Kelakuan bejat Benaiges itu disebut dilakukan saat ia masih menjadi guru olahraga di sekolah umum di Barcelona medio 1980-1990.

Meski begitu, hingga saat ini baru satu mantan murid yang membuat pernyataan resmi ke polisi terkait adanya dugaan pelecehan seksual oleh Benaiges.

Nama Benaiges bukan sosok asing bagi Barcelona, ia salah satu orang penting bagi akademi Blaugrana medio 1991-2011.

Tepat di mana para pemain terbaik klub bermunculan, termasuk Andres Iniesta dan Xavi Hernandez yang kini menjadi manajer Barcelona.

Benaiges yang kini berusia 71 tahun kini juga kembali ke Barcelona, tepatnya tahun lalu di saat Joan Laporta kembali menduduki jabatan presiden klub.

Meski begitu, Benaiges justru memilih mengundurkan diri pada minggu lalu dengan alasan pribadi, kondisi yang juga membuat terkejut Xavi Hernandez.

Hal itu dikatakan Xavi dalam konferensi pers jelang duel Barcelona melawan Osasuna dalam lanjutan Liga Spanyol.

"Saya tidak memiliki informasi tentang hal ini [kasus Benaiges], meskipun tidak berarti bahwa itu tidak terjadi," ucap Xavi.

"Benaiges adalah pelatih saya, dan saya tak pernah menaruh curiga padanya.
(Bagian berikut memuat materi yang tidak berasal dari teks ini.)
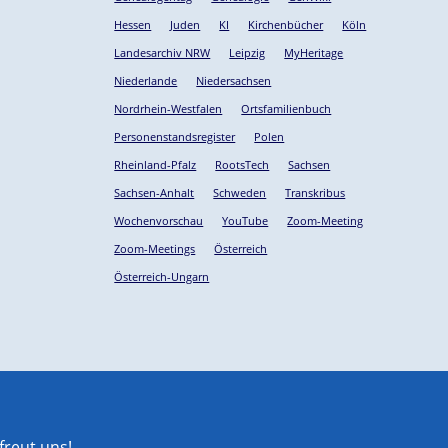
Hessen
Juden
KI
Kirchenbücher
Köln
Landesarchiv NRW
Leipzig
MyHeritage
Niederlande
Niedersachsen
Nordrhein-Westfalen
Ortsfamilienbuch
Personenstandsregister
Polen
Rheinland-Pfalz
RootsTech
Sachsen
Sachsen-Anhalt
Schweden
Transkribus
Wochenvorschau
YouTube
Zoom-Meeting
Zoom-Meetings
Österreich
Österreich-Ungarn
reut uns!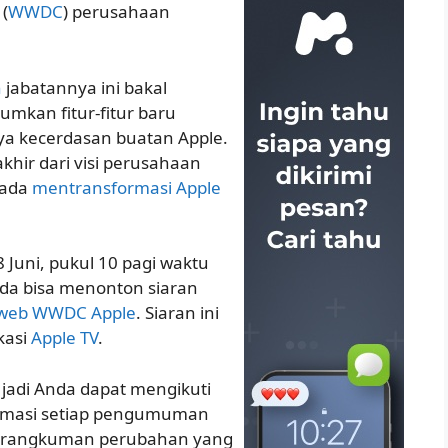
(
WWDC
) perusahaan
n
jabatannya ini bakal
kan fitur-fitur baru
aya kecerdasan buatan Apple.
hir dari visi perusahaan
pada
mentransformasi Apple
Juni, pukul 10 pagi waktu
Anda bisa menonton siaran
 web WWDC Apple
. Siaran ini
kasi
Apple TV
.
jadi Anda dapat mengikuti
rmasi setiap pengumuman
n rangkuman perubahan yang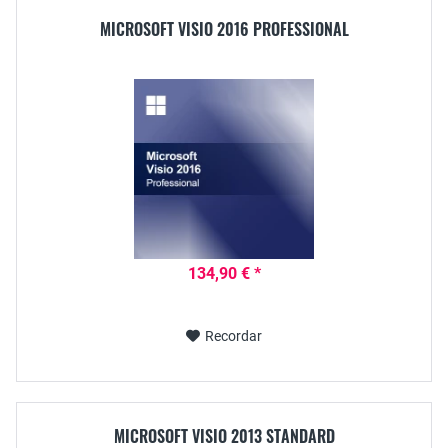
MICROSOFT VISIO 2016 PROFESSIONAL
134,90 € *
Recordar
MICROSOFT VISIO 2013 STANDARD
Saya sangat terkejut dan tak menyangka mendengar kabar ini." imbuhnya.

Sementara itu, Mirror melaporkan jika Benaiges sudah menyangkal tuduhan yang dialamatkan kepadanya soal pelecehan seksual.

Ia bahkan mengaku mengutuk pedofilia sebagai tindakan keji, yang tak akan pernah dilakukannya karena ia sangat menyayangi anak-anak.

"Saya tidak pernah menyakiti siapa pun dan jika saya melakukannya, itu tidak disengaja," ucap Benaiges.

"Saya memiliki seorang putra angkat dan empat anak asuh; hati nurani saya sangat jelas, saya tidak pernah memaksa siapa pun dan saya mengutuk pedofilia," pungkasnya.

Di sisi lain, Joan Laporta selaku presiden klub saat ini mengaku siap memberi bantuan untuk Benaiges dalam menjalani kasus yang menyeret namanya.